## But de l'exercice
Dites si chacune des affirmations suivantes concorde avec l'extrait, par oui ou par non, en citant mot pour mot le passage qui tranche. (a) L'enfant qu'on va voir est né il y a trois mois. (b) L'appartement se trouve au troisième étage. (c) La visite avait été notée à l'avance dans l'agenda.

## Extrait choisi

···

Prends ton manteau et on y va qu’elle dit – oula mais où ça donc ? Ben on va voir le ptit hein mais quel petit je réponds ben celui qui vient de naître y’a trois mois – waow génial, j’avais pas noté ça dans mon agenda et la perspective de passer mon samedi après-midi à aller voir le ptit qui vient de naître y’a trois mois me revitalise d’un seul coup, sur le coup je me dis qu’on va bien se marrer mais je sais que je vais vite déchanter et puis m’ennuyer ferme – on arrive, on sonne ouais c’est nous, entrez allez‑y donc, c’est à quel étage déjà ça fait une éternité, merde je sais plus attends je re-sonne ouais c’est à quel étage, ben pfff deuxième ah ok pardon, on arrive, c’est nous. La porte au deuxième s’ouvre, il est derrière la porte, salut toi, je te serre la main ou bien. Allez‑y entrez qu’il dit, il a les yeux rouges et des valises sous les yeux asseyez-vous on se fait une bisounette avant ? Ben désolé hein mais le ptit qui vient de naître y’a trois mois est en train de dormir il a mal dormi cette nuit et nous aussi enfin surtout lui parce que moi ça va je dors bien.

···

## Informations extraites
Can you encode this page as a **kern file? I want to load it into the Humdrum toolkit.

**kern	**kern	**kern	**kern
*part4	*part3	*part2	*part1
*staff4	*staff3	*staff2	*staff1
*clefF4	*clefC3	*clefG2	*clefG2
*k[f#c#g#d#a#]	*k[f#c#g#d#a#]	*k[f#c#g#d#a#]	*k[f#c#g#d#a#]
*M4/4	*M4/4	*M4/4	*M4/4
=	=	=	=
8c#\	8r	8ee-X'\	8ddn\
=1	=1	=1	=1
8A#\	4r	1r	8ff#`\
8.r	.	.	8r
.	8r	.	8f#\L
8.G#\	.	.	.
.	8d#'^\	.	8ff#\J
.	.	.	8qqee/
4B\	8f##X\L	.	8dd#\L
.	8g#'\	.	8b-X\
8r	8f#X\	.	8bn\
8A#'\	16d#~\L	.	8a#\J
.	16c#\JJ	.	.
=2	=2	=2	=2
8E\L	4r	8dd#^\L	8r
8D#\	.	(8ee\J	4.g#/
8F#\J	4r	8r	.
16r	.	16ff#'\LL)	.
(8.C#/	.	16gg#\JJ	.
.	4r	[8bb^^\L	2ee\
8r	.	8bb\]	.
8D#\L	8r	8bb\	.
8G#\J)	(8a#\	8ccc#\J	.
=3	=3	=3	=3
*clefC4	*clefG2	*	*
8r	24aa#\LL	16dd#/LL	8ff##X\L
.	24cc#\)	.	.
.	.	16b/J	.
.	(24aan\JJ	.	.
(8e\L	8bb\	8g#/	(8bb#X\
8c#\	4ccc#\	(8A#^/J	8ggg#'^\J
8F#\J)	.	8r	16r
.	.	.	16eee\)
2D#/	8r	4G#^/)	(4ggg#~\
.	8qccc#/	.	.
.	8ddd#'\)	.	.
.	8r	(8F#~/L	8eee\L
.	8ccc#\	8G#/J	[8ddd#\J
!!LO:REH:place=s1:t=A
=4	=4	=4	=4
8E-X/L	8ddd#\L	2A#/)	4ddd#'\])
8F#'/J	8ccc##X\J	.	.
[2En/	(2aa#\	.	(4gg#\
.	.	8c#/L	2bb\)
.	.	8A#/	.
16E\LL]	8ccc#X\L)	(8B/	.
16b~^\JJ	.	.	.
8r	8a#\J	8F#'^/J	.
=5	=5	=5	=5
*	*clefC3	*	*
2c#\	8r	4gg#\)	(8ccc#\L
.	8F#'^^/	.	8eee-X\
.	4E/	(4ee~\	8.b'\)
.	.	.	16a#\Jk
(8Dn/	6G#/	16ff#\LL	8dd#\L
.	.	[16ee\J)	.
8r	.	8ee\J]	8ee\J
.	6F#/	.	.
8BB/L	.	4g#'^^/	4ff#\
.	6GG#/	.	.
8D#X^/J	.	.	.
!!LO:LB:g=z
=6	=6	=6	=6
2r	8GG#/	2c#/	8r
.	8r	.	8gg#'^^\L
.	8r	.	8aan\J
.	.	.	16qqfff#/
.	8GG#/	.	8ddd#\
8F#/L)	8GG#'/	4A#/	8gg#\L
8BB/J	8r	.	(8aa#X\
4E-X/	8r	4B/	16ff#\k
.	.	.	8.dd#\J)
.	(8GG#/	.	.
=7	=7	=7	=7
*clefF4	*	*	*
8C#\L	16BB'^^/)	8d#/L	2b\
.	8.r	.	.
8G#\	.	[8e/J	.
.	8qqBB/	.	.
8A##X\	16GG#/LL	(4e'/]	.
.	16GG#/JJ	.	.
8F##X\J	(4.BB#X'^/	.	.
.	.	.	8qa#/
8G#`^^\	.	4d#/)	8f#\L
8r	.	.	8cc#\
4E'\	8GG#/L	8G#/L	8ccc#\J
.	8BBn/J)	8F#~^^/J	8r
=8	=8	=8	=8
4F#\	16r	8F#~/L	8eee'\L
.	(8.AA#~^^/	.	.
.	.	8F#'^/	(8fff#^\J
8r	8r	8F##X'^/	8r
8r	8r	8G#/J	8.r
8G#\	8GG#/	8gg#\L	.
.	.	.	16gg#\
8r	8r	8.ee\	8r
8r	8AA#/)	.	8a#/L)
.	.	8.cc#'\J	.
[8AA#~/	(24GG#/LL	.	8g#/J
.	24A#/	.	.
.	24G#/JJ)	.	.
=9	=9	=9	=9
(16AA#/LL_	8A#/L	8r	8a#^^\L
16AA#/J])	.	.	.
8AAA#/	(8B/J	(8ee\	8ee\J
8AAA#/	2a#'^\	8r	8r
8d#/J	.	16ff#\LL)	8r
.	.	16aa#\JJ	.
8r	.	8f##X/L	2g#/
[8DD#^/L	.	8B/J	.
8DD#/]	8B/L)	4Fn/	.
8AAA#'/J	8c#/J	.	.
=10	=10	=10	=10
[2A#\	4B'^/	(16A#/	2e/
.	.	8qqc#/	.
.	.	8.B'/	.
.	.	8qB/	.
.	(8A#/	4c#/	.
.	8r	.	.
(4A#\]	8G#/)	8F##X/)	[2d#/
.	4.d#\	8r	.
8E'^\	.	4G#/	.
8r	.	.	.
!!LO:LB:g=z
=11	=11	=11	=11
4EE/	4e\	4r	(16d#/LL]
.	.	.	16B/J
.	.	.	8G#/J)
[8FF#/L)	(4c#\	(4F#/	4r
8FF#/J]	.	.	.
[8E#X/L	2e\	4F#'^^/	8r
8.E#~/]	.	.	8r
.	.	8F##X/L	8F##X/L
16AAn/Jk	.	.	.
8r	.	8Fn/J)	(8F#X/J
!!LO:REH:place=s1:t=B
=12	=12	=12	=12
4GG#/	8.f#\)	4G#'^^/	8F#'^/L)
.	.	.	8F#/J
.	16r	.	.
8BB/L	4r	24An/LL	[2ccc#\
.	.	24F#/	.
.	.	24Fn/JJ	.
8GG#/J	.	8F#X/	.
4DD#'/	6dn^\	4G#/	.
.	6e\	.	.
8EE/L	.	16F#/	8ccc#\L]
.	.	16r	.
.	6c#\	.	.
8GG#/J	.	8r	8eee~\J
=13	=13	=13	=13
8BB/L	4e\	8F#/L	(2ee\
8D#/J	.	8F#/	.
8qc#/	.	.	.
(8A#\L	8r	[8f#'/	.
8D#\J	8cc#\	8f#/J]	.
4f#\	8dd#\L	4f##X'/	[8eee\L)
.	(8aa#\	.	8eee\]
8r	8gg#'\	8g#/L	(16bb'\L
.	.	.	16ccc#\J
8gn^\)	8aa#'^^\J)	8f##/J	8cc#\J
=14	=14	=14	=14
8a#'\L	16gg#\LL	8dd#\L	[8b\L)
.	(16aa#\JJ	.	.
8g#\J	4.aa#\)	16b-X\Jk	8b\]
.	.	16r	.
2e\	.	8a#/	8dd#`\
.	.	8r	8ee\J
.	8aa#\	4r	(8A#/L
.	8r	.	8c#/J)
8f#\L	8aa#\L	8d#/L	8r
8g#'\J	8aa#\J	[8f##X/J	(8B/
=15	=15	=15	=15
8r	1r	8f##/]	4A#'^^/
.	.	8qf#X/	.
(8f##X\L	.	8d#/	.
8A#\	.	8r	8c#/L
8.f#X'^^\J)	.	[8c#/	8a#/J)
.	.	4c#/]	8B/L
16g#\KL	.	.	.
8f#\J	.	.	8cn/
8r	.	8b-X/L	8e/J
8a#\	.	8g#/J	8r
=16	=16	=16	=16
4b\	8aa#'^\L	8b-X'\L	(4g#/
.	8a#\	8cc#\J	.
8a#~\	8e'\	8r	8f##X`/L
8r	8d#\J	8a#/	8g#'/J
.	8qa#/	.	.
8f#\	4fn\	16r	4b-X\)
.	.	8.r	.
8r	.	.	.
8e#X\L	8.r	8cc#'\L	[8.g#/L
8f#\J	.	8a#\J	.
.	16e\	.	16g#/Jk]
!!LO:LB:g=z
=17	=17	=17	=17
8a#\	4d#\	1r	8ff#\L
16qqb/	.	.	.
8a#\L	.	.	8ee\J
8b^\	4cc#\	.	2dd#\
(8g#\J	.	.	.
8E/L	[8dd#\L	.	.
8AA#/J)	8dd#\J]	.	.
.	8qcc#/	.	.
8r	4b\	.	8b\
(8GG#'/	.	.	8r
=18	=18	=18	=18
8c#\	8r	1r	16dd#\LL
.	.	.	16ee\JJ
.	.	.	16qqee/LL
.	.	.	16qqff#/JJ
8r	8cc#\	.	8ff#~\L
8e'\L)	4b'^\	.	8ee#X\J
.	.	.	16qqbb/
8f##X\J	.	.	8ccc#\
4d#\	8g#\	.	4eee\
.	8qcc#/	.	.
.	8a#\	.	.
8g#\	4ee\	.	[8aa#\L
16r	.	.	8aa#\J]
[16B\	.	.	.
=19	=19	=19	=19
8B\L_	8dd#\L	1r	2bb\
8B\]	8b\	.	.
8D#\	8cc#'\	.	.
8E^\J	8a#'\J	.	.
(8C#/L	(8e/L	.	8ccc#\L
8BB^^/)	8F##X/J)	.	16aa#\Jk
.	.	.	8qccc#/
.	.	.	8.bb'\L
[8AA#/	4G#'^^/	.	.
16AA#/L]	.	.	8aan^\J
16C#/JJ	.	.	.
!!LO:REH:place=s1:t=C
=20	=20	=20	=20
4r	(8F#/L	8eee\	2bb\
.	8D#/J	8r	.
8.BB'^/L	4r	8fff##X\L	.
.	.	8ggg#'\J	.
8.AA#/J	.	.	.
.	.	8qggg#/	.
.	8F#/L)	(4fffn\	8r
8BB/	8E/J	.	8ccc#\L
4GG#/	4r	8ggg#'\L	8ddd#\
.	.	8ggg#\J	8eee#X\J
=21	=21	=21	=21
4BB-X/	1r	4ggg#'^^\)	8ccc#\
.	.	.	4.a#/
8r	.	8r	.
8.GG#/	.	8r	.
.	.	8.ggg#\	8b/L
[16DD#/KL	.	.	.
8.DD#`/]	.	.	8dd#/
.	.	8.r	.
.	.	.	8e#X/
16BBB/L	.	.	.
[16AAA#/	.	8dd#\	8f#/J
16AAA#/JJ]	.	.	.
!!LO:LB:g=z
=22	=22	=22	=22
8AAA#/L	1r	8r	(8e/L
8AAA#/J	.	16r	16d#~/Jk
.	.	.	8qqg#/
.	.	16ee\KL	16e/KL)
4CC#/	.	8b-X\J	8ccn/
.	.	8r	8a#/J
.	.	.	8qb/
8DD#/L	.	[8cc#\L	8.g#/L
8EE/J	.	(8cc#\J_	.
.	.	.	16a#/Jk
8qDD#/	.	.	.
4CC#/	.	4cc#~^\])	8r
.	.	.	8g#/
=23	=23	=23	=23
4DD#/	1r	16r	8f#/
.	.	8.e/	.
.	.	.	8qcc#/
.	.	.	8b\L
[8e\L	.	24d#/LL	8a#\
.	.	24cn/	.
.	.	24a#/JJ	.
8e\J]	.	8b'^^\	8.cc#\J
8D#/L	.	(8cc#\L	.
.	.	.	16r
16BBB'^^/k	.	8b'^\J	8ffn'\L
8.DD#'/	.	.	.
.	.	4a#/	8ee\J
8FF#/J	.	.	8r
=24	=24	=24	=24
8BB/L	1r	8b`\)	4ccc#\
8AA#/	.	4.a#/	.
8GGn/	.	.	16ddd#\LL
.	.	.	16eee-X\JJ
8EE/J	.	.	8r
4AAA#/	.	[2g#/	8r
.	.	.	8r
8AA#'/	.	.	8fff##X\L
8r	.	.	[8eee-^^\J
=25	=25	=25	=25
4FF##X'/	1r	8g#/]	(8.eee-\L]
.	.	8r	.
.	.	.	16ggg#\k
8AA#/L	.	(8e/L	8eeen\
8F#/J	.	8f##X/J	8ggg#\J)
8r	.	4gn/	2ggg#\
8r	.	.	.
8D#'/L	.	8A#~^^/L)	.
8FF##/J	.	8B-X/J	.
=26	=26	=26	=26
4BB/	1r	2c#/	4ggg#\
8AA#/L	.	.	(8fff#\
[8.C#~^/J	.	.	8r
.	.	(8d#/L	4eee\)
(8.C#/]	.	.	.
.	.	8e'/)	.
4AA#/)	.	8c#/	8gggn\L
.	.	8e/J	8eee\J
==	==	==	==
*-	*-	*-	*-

···

## Exercice terminé
(a) Oui : « celui qui vient de naître y’a trois mois »
(b) Non : « La porte au deuxième s’ouvre »
(c) Non : « j’avais pas noté ça dans mon agenda »